Beyond these direct physiological indicators, observing patient response provides secondary signs of effective ventilation. An improvement in the patient’s skin color or an increased level of consciousness suggests effective ventilation. These changes, while not as immediate or precise as capnography, contribute to the overall assessment of ventilation success.
Addressing Common Obstacles
A poor mask seal is a frequent barrier to effective ventilation, often indicated by audible air leaks or the absence of chest rise despite proper bag squeezing. To correct this, reposition hands, ensuring the E-C clamp technique is applied firmly, or consider using a different size mask to better fit the patient’s face. Adjusting the patient’s head position can also improve the seal and direct air into the lungs.
Airway obstruction manifests as a lack of chest rise even with a good mask seal and proper bag compression. This can occur if the tongue falls back or if a foreign body is present. Corrective actions include repositioning the head using a head tilt-chin lift or jaw thrust maneuver, and visually checking the airway for foreign material. If indicated, suctioning can clear secretions or foreign bodies that are impeding airflow.

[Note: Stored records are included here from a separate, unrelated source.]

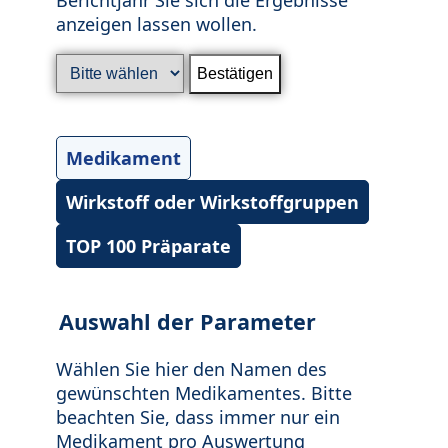
anzeigen lassen wollen.
Medikament
Wirkstoff oder Wirkstoffgruppen
TOP 100 Präparate
Auswahl der Parameter
Wählen Sie hier den Namen des
gewünschten Medikamentes. Bitte
beachten Sie, dass immer nur ein
Medikament pro Auswertung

Gastric inflation, or stomach distension, can occur if too much air is delivered, if breaths are given too rapidly, or if the airway is partially obstructed. This complication increases the risk of regurgitation and aspiration, and can also elevate the diaphragm, hindering lung expansion. To minimize gastric inflation, breaths should be delivered slowly and gently, just until visible chest rise is achieved.
Equipment malfunction, though less common, can also impede effective ventilation. If issues persist despite addressing technique and airway patency, the bag-mask device itself should be checked. Inspect the oxygen tubing for kinks, ensure the reservoir bag is properly attached and inflating, and verify the one-way valve functions correctly to prevent rebreathing of exhaled air. Addressing these potential issues helps ensure the device is operating as intended.